On Friday, defensive lineman Victor Butler wrote in a bylined story to 3DownNation, a website covering all Canadian football, the Argos are going back on a gentleman’s agreement to let him out of his CFL deal to return to the NFL. The story’s headline is: The Argonauts are holding me hostage.
Earlier this week, running back James Wilder Jr. announced he was sitting out the ’18 season after Toronto wouldn’t allow him to pursue opportunities south of the border. Wilder has one year remaining on his CFL contract.
Butler said he signed a one-year deal, plus a team option, with Toronto last February but with the understanding following the ‘17 season he’d be allowed to pursue NFL opportunities.
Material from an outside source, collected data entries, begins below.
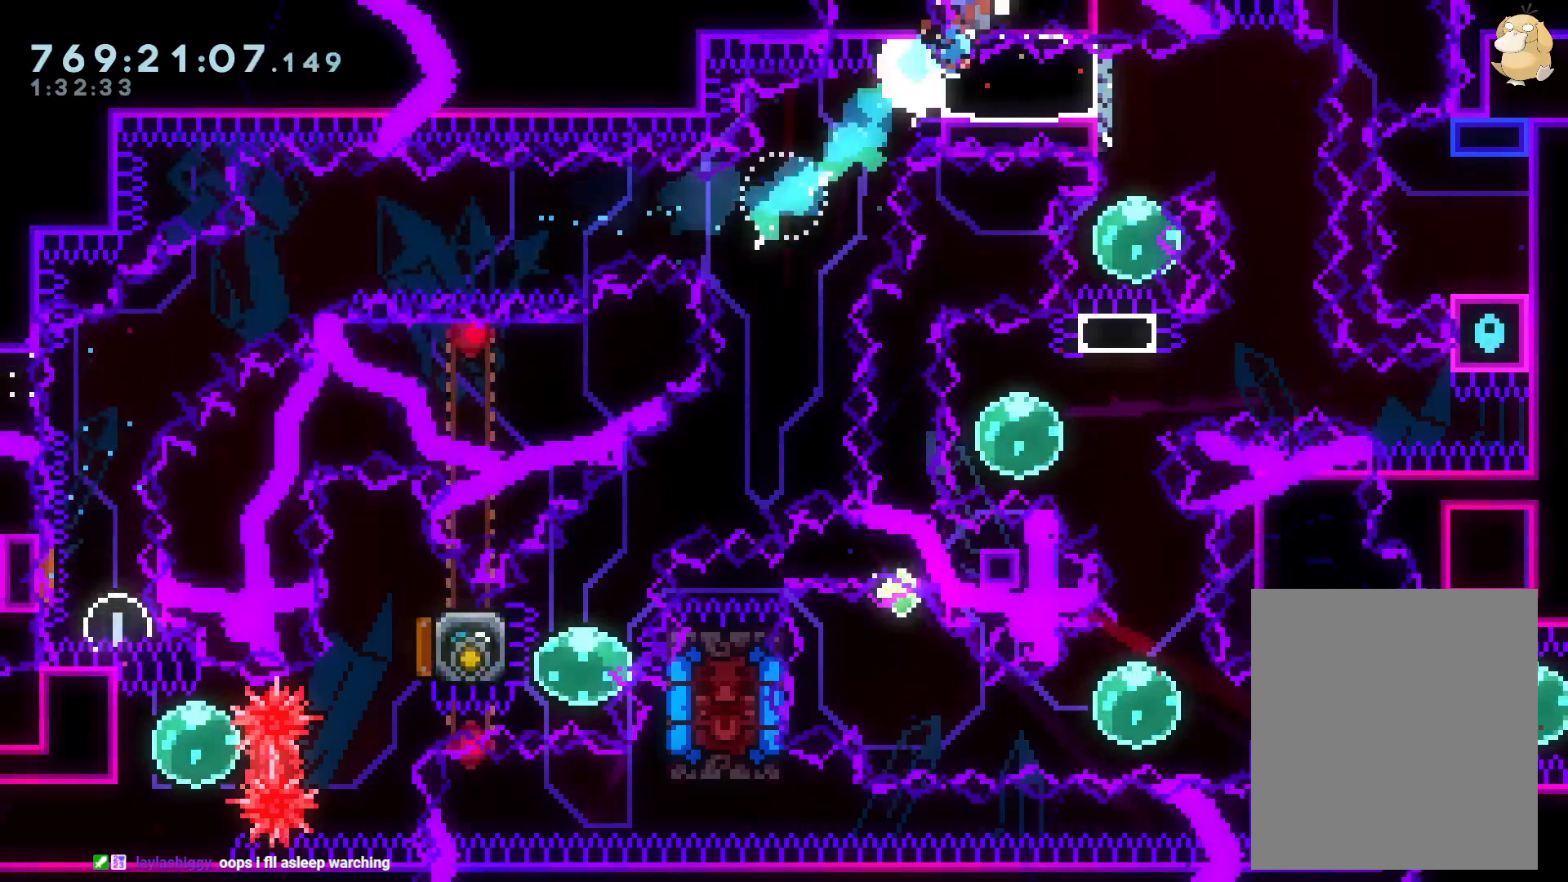
{"buttons": [], "left_stick": "center", "right_stick": "center"}
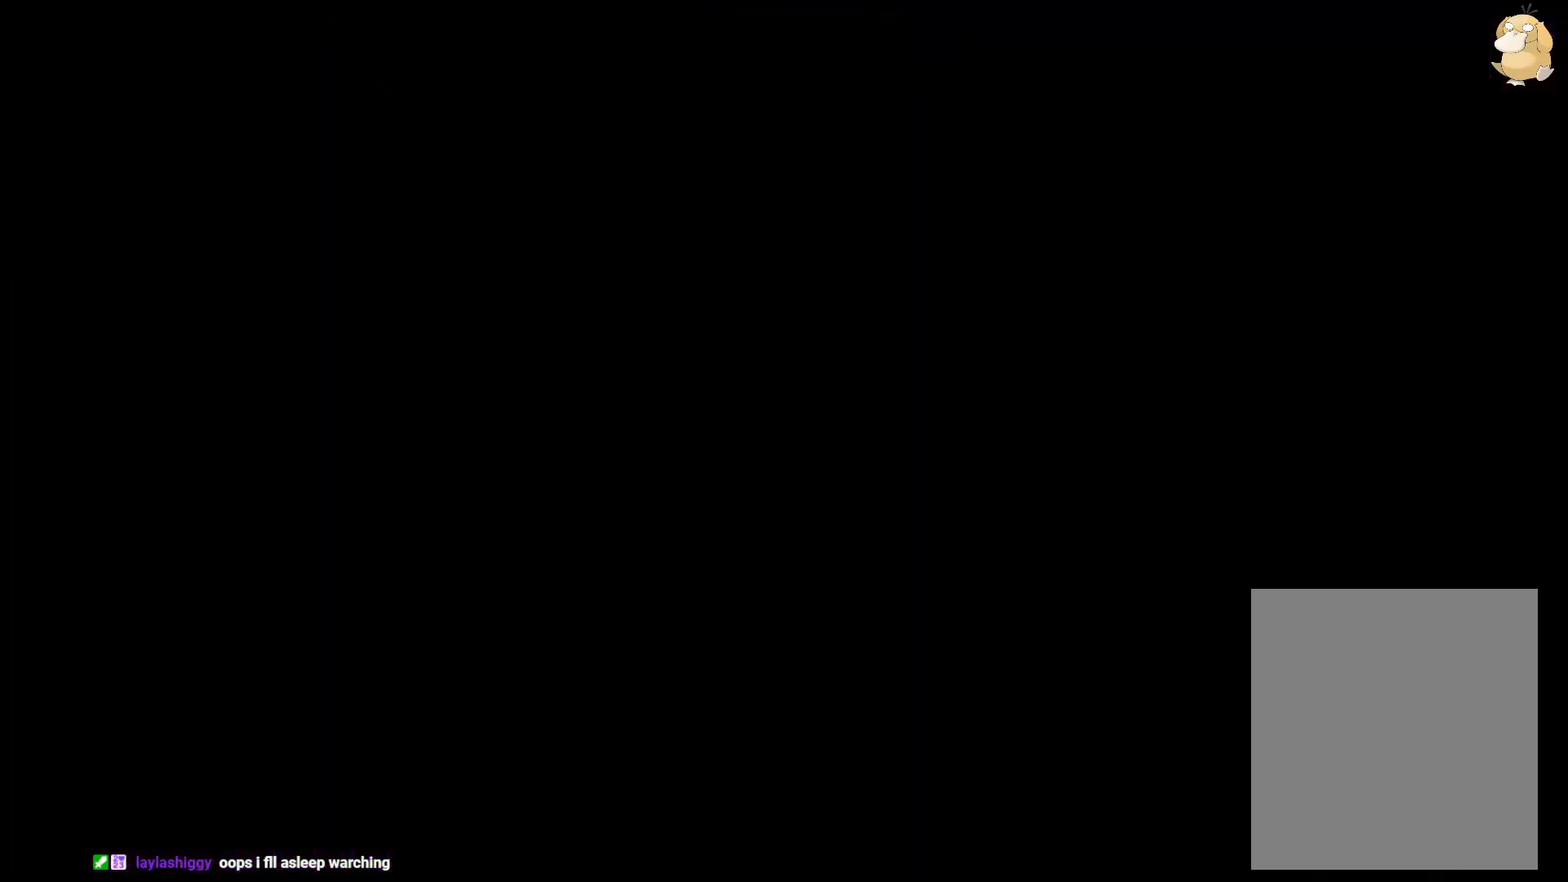
{"buttons": [], "left_stick": "center", "right_stick": "center", "events": []}
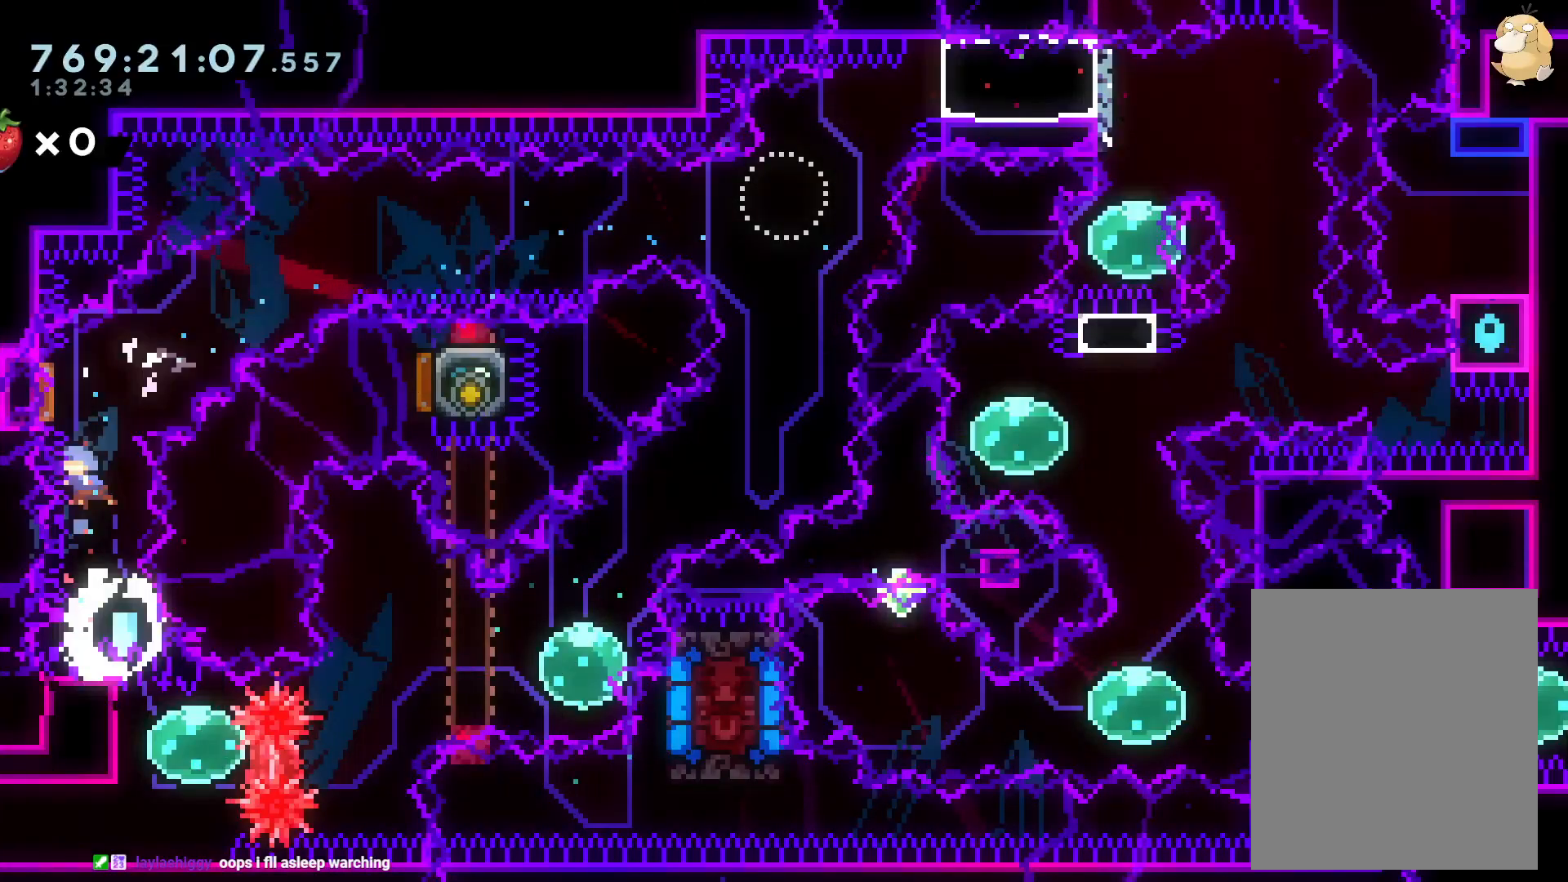
{"buttons": [], "left_stick": "center", "right_stick": "center", "events": []}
If unsuccessful, then he’d return to rejoin the Argos.
But shortly after Butler signed, Toronto hired Jim Popp as its GM and Marc Trestman as head coach. According to Butler, Popp has given him two choices: Play for the Argos or retire.
“Because to them, I am not a person, my family doesn’t matter and our happiness and well-being are the furthest thing from their mind,” Butler said. “I am a pawn in their game, one where I am expected to shut my mouth know my role and be grateful for whatever scraps they throw me.”
When contacted, the Argos offered no comment.
The six-foot-two, 248-pound Butler registered 10 sacks with Toronto last season, his first in the CFL, and helped the Argos beat Calgary 27-24 in the Grey Cup game.
Prior to joining the Argos, Butler spent seven years in the NFL with the Dallas Cowboys (2009-12), New Orleans Saints (2013), Arizona Cardinals (2014), Indianapolis Colts (2014) and New York Giants (2015).
As a seven-year veteran, Butler, 30, would stand to make at least US$915,000 in the NFL this season, compared to the $60,000 he said he’s scheduled to earn with Toronto. Butler is a married father of one with a second child on the way.
“As a professional athlete our careers are limited, as a football player you can cut that in half,” Butler said. “At 30-years-old, it’s only a matter of time before I am; too old, too broken, and too tired to do what I do.
“At that point will Jim Popp or the Argos start a Go Fund Me for my family? Is there a college fund with my children’s names on it somewhere? Hell, will I get health insurance after I am done? The answer is NO!”
Butler was also critical of the Argos’ practice facility at a former Toronto high school. But because the football field there isn’t in good enough condition to practise on, the players must take a bus to other venues for practices.
“As a player, having no stability in our routine was very difficult,” Butler said. “Even after settling on a facility, it was a run down old school complete with live bats in the restroom and the threat of vandals and arsonist looming around every day.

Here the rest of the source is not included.